**WHAT YOU NEED TO DO**
The records that follow are to be transcribed in full, without their images.

**Stored data entries**
════════════════════

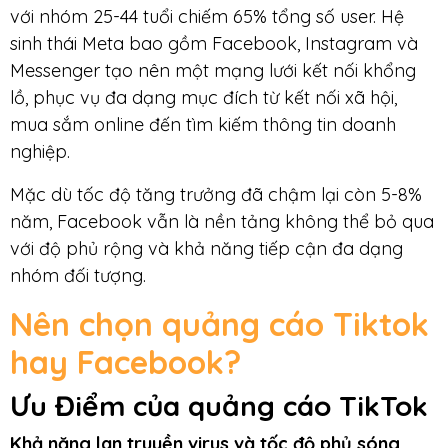
với nhóm 25-44 tuổi chiếm 65% tổng số user. Hệ
sinh thái Meta bao gồm Facebook, Instagram và
Messenger tạo nên một mạng lưới kết nối khổng
lồ, phục vụ đa dạng mục đích từ kết nối xã hội,
mua sắm online đến tìm kiếm thông tin doanh
nghiệp.
Mặc dù tốc độ tăng trưởng đã chậm lại còn 5-8%
năm, Facebook vẫn là nền tảng không thể bỏ qua
với độ phủ rộng và khả năng tiếp cận đa dạng
nhóm đối tượng.
Nên chọn quảng cáo Tiktok
hay Facebook?
Ưu Điểm của quảng cáo TikTok
Khả năng lan truyền virus và tốc độ phủ sóng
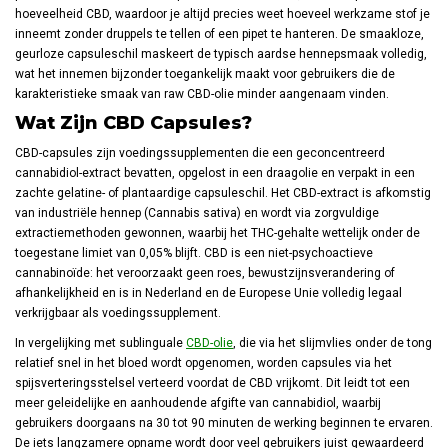
hoeveelheid CBD, waardoor je altijd precies weet hoeveel werkzame stof je
inneemt zonder druppels te tellen of een pipet te hanteren. De smaakloze,
geurloze capsuleschil maskeert de typisch aardse hennepsmaak volledig,
wat het innemen bijzonder toegankelijk maakt voor gebruikers die de
karakteristieke smaak van raw CBD-olie minder aangenaam vinden.
Wat Zijn CBD Capsules?
CBD-capsules zijn voedingssupplementen die een geconcentreerd
cannabidiol-extract bevatten, opgelost in een draagolie en verpakt in een
zachte gelatine- of plantaardige capsuleschil. Het CBD-extract is afkomstig
van industriële hennep (Cannabis sativa) en wordt via zorgvuldige
extractiemethoden gewonnen, waarbij het THC-gehalte wettelijk onder de
toegestane limiet van 0,05% blijft. CBD is een niet-psychoactieve
cannabinoïde: het veroorzaakt geen roes, bewustzijnsverandering of
afhankelijkheid en is in Nederland en de Europese Unie volledig legaal
verkrijgbaar als voedingssupplement.
In vergelijking met sublinguale
CBD-olie
, die via het slijmvlies onder de tong
relatief snel in het bloed wordt opgenomen, worden capsules via het
spijsverteringsstelsel verteerd voordat de CBD vrijkomt. Dit leidt tot een
meer geleidelijke en aanhoudende afgifte van cannabidiol, waarbij
gebruikers doorgaans na 30 tot 90 minuten de werking beginnen te ervaren.
De iets langzamere opname wordt door veel gebruikers juist gewaardeerd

════════════════════

**RESULT BELOW**
với nhóm 25-44 tuổi chiếm 65% tổng số user. Hệ
sinh thái Meta bao gồm Facebook, Instagram và
Messenger tạo nên một mạng lưới kết nối khổng
lồ, phục vụ đa dạng mục đích từ kết nối xã hội,
mua sắm online đến tìm kiếm thông tin doanh
nghiệp.
Mặc dù tốc độ tăng trưởng đã chậm lại còn 5-8%
năm, Facebook vẫn là nền tảng không thể bỏ qua
với độ phủ rộng và khả năng tiếp cận đa dạng
nhóm đối tượng.
Nên chọn quảng cáo Tiktok
hay Facebook?
Ưu Điểm của quảng cáo TikTok
Khả năng lan truyền virus và tốc độ phủ sóng
hoeveelheid CBD, waardoor je altijd precies weet hoeveel werkzame stof je
inneemt zonder druppels te tellen of een pipet te hanteren. De smaakloze,
geurloze capsuleschil maskeert de typisch aardse hennepsmaak volledig,
wat het innemen bijzonder toegankelijk maakt voor gebruikers die de
karakteristieke smaak van raw CBD-olie minder aangenaam vinden.
Wat Zijn CBD Capsules?
CBD-capsules zijn voedingssupplementen die een geconcentreerd
cannabidiol-extract bevatten, opgelost in een draagolie en verpakt in een
zachte gelatine- of plantaardige capsuleschil. Het CBD-extract is afkomstig
van industriële hennep (Cannabis sativa) en wordt via zorgvuldige
extractiemethoden gewonnen, waarbij het THC-gehalte wettelijk onder de
toegestane limiet van 0,05% blijft. CBD is een niet-psychoactieve
cannabinoïde: het veroorzaakt geen roes, bewustzijnsverandering of
afhankelijkheid en is in Nederland en de Europese Unie volledig legaal
verkrijgbaar als voedingssupplement.
In vergelijking met sublinguale
CBD-olie
, die via het slijmvlies onder de tong
relatief snel in het bloed wordt opgenomen, worden capsules via het
spijsverteringsstelsel verteerd voordat de CBD vrijkomt. Dit leidt tot een
meer geleidelijke en aanhoudende afgifte van cannabidiol, waarbij
gebruikers doorgaans na 30 tot 90 minuten de werking beginnen te ervaren.
De iets langzamere opname wordt door veel gebruikers juist gewaardeerd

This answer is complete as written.